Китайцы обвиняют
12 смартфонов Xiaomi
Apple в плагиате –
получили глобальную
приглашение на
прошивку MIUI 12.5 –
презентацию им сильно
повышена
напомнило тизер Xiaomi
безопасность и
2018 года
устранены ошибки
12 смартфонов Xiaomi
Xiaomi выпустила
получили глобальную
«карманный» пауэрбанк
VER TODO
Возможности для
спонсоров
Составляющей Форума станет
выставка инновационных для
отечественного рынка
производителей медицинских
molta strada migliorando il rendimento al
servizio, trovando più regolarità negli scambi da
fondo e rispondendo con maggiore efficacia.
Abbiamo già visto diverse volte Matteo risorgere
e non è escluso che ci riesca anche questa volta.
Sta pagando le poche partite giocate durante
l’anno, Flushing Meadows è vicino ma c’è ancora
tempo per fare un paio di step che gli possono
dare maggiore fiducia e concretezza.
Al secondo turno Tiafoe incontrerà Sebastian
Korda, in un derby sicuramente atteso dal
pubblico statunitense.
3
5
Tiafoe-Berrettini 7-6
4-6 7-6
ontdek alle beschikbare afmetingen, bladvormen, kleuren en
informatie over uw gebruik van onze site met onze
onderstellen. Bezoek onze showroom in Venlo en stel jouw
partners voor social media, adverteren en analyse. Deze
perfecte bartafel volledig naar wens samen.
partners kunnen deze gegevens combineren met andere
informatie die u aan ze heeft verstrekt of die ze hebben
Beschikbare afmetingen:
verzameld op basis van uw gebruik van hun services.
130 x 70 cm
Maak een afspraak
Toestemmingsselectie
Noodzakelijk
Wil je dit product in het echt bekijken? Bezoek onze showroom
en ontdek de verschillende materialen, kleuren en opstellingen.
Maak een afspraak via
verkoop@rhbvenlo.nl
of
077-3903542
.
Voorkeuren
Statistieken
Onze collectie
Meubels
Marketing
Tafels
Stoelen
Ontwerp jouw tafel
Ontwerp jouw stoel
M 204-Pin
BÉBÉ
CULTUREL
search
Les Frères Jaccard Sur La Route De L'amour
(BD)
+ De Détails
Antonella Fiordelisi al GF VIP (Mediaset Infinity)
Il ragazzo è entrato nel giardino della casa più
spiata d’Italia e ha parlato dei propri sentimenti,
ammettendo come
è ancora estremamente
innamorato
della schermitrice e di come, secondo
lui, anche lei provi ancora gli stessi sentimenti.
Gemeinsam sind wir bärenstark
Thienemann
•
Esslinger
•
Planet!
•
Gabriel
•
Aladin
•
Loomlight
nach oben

· · ·

• **Instructions for the task**
Reproduce verbatim every line of all the records above, keeping their original order and line breaks.

• **Completed exercise**
Китайцы обвиняют
12 смартфонов Xiaomi
Apple в плагиате –
получили глобальную
приглашение на
прошивку MIUI 12.5 –
презентацию им сильно
повышена
напомнило тизер Xiaomi
безопасность и
2018 года
устранены ошибки
12 смартфонов Xiaomi
Xiaomi выпустила
получили глобальную
«карманный» пауэрбанк
VER TODO
Возможности для
спонсоров
Составляющей Форума станет
выставка инновационных для
отечественного рынка
производителей медицинских
molta strada migliorando il rendimento al
servizio, trovando più regolarità negli scambi da
fondo e rispondendo con maggiore efficacia.
Abbiamo già visto diverse volte Matteo risorgere
e non è escluso che ci riesca anche questa volta.
Sta pagando le poche partite giocate durante
l’anno, Flushing Meadows è vicino ma c’è ancora
tempo per fare un paio di step che gli possono
dare maggiore fiducia e concretezza.
Al secondo turno Tiafoe incontrerà Sebastian
Korda, in un derby sicuramente atteso dal
pubblico statunitense.
3
5
Tiafoe-Berrettini 7-6
4-6 7-6
ontdek alle beschikbare afmetingen, bladvormen, kleuren en
informatie over uw gebruik van onze site met onze
onderstellen. Bezoek onze showroom in Venlo en stel jouw
partners voor social media, adverteren en analyse. Deze
perfecte bartafel volledig naar wens samen.
partners kunnen deze gegevens combineren met andere
informatie die u aan ze heeft verstrekt of die ze hebben
Beschikbare afmetingen:
verzameld op basis van uw gebruik van hun services.
130 x 70 cm
Maak een afspraak
Toestemmingsselectie
Noodzakelijk
Wil je dit product in het echt bekijken? Bezoek onze showroom
en ontdek de verschillende materialen, kleuren en opstellingen.
Maak een afspraak via
verkoop@rhbvenlo.nl
of
077-3903542
.
Voorkeuren
Statistieken
Onze collectie
Meubels
Marketing
Tafels
Stoelen
Ontwerp jouw tafel
Ontwerp jouw stoel
M 204-Pin
BÉBÉ
CULTUREL
search
Les Frères Jaccard Sur La Route De L'amour
(BD)
+ De Détails
Antonella Fiordelisi al GF VIP (Mediaset Infinity)
Il ragazzo è entrato nel giardino della casa più
spiata d’Italia e ha parlato dei propri sentimenti,
ammettendo come
è ancora estremamente
innamorato
della schermitrice e di come, secondo
lui, anche lei provi ancora gli stessi sentimenti.
Gemeinsam sind wir bärenstark
Thienemann
•
Esslinger
•
Planet!
•
Gabriel
•
Aladin
•
Loomlight
nach oben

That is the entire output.